Многие называют баптистов, пятидесятников, евангеликов сектами. В принципе в самом этом слове нет ничего обидного – оно лишь означает группу, отделившуюся от основного религиозного течения. Так оно в истории и было. Впрочем, я – как и многие другие православные – предпочитаю более нейтральные названия: сообщество, деноминация, община.
Мое знакомство с протестантизмом началось в начале 80-х годов с баптистов и пятидесятников – ни лютеран, ни реформатов, ни других более старых протестантских общин в Москве в советские годы не было. Как-то на Ваганьковском кладбище, у могилы Высоцкого, где тогда собиралось немало «религиозно озабоченного» народу, ко мне подошли два приветливых молодых человека в типичных для тогдашнего москвича джинсовых костюмах и начали разговаривать на библейские темы, аккуратно критикуя Православие. Звучало все очень убедительно.
Вскоре новые знакомые пригласили меня на собрание в молитвенный дом на Малый Вузовский переулок (теперь он вновь называется Малым Трехсвятительским). Действо сначала отпугнуло – уж слишком было оно похоже на партийные мероприятия советского периода. Возвышающийся президиум с группой довольно угрюмых людей в черных и серых пиджаках, при галстуках. Несколько десятков пожилых мужчин и несколько сотен пожилых женщин в классических одеждах советских обывателей – скорее провинциальных, чем московских. Немного молодежи, одетой в стилистике обкома комсомола: «белый верх, черный низ». Довольно примитивные песнопения.
Впрочем, проповеди привлекали методичностью и рационализмом. Еще более интересными были «разборы слова» – полуофициальные встречи молодежи, где читали библейские тексты и размышляли над ними. Я начал всерьез интересоваться баптизмом.

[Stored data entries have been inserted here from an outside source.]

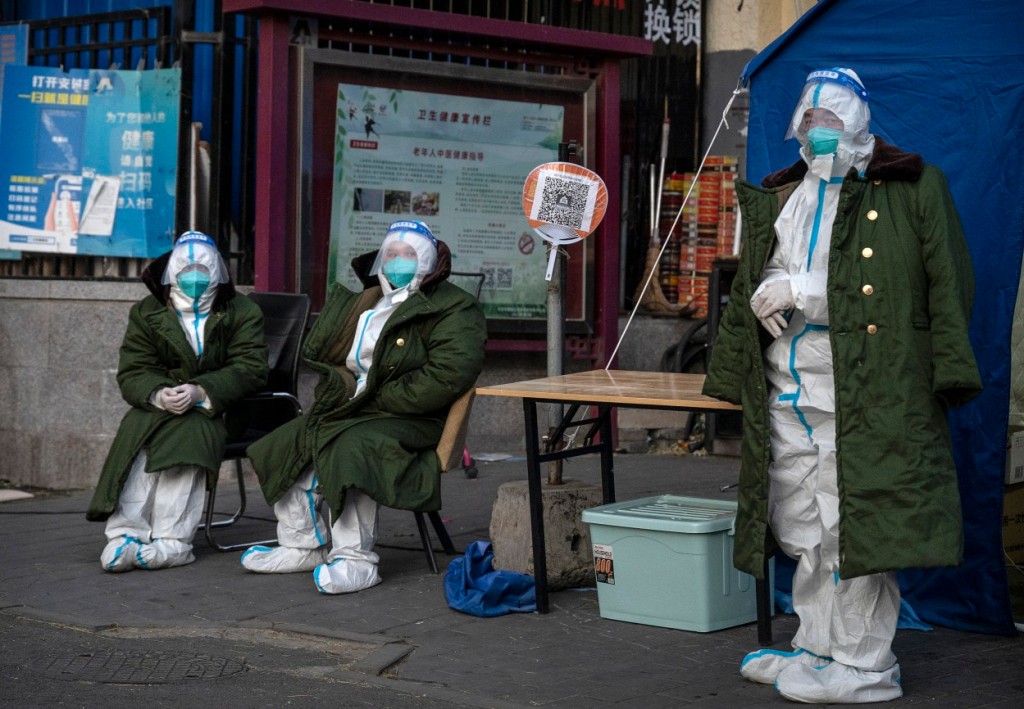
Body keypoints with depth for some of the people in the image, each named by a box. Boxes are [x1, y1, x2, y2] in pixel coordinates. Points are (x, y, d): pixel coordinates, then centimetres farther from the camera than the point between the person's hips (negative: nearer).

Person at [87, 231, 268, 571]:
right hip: (158, 405, 3)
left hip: (217, 411, -3)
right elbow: (131, 372, 3)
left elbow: (251, 367, -7)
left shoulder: (242, 312, 6)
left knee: (187, 433, -34)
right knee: (134, 432, -29)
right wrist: (158, 395, -22)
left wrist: (200, 392, -23)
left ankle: (173, 541, -39)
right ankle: (126, 533, -37)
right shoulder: (147, 312, 12)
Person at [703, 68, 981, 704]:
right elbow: (749, 293, 26)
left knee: (861, 527, -4)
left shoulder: (911, 188, 3)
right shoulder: (776, 202, 20)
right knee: (805, 532, 10)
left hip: (870, 395, -6)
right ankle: (818, 649, 23)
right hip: (787, 395, 6)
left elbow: (949, 284, -3)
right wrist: (733, 374, 17)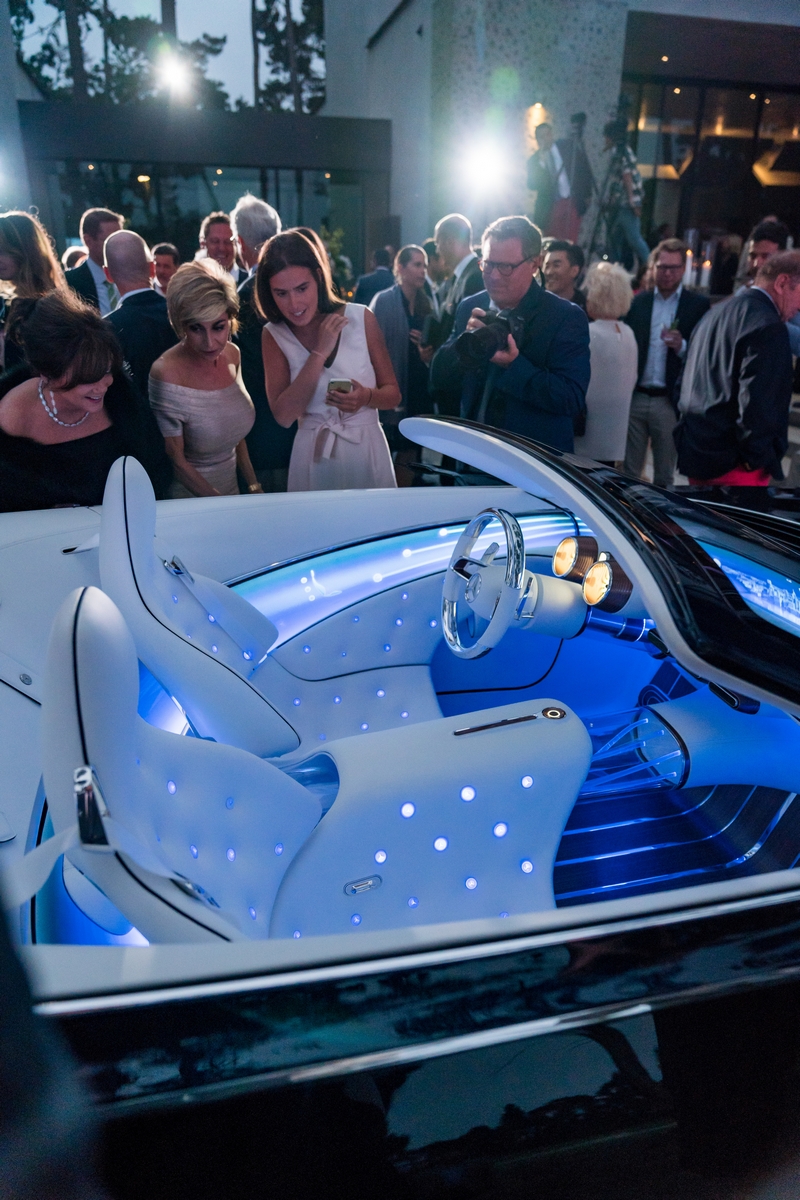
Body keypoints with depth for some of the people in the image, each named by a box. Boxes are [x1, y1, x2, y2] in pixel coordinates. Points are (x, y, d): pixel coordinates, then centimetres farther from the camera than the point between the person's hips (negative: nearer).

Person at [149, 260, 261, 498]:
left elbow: (236, 433, 6)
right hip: (189, 501, -6)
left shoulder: (232, 355, -5)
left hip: (231, 488, 6)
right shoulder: (168, 375, -23)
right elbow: (175, 460, -17)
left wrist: (254, 488, 3)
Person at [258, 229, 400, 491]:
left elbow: (393, 394, 2)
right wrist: (320, 353, -17)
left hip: (367, 452, 0)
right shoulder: (274, 336, -2)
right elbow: (284, 416, -13)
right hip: (312, 458, 1)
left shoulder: (361, 319, -5)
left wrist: (366, 397, -20)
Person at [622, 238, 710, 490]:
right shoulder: (639, 301, 10)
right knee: (628, 471, 7)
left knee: (665, 476, 6)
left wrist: (682, 346, -19)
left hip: (669, 402, -2)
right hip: (635, 397, 2)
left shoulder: (698, 305, 2)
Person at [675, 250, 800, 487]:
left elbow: (684, 386, 20)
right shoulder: (768, 326, -14)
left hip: (694, 455, 10)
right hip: (733, 465, -9)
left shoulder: (717, 313, 15)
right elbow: (757, 403, -21)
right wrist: (761, 461, -12)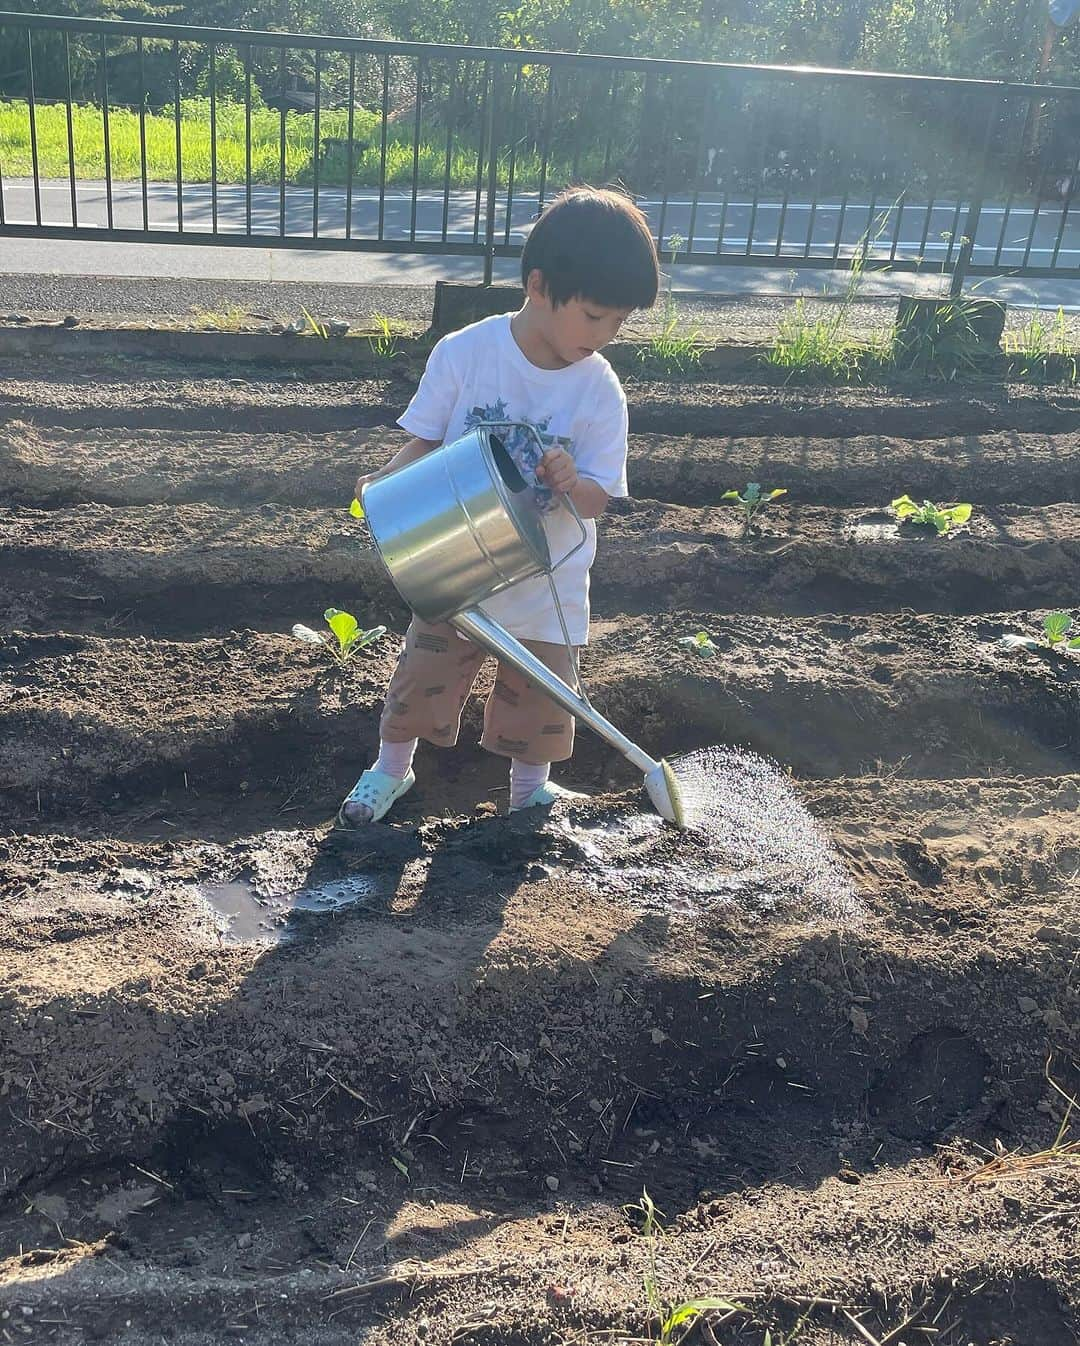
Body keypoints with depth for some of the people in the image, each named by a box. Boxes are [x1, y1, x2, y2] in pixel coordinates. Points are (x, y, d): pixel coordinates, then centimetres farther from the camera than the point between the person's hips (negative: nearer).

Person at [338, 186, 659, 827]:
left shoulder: (600, 391, -14)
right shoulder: (464, 352, -16)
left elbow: (599, 499, -11)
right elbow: (425, 442, -6)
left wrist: (570, 483, -33)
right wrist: (387, 480, -25)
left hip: (548, 582, 1)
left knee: (540, 691, 13)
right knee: (424, 672, 14)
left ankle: (530, 787, 40)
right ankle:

Много времени было проведено в беседах с баптистами – молодыми и пожилыми, включенным в официоз и связанными с подпольем. На молодежных встречах на Малом Вузовском, рядом с тесными кабинетами руководителей Всесоюзного совета евангельских христиан-баптистов (ВСЕХБ), между прочим, молились об «узниках совести» – оказавшихся в тюрьме протестантских диссидентах Александре Семченко и Александре Комаре. Сами баптистские начальники – особенно генсек ВСЕХБ Алексей Бычков – были гораздо более доступны, чем православные иерархи. Это, конечно, подкупало. Ответственный секретарь журнала «Братский вестник», яркий проповедник Виталий Куликов мог беседовать со мной, тогда 14-летним юношей, часами. Сотрудница журнала Вера Кадаева постоянно собирала у себя в кабинете молодых людей. Хиппи, рокеры и просто ищущие москвичи разных возрастов могли просиживать у нее по полдня – иногда просто чтобы попить бесплатного чаю. Я довольно часто оказывался участником этих посиделок.
Впрочем, довольно быстро я понял: в баптизме нет духовной глубины. Лучшие люди этой общины не случайно черпали идеи из православных источников – святоотеческих творений, проповедей митрополита Антония (Блума), документов Московского Патриархата. Самым регулярным автором «Братского вестника» был пермский протоиерей Владимир Жохов – его «Размышления о Книге жизни» печатались годами из номера в номер под инициалами «В.П.» (в православных изданиях его не публиковали).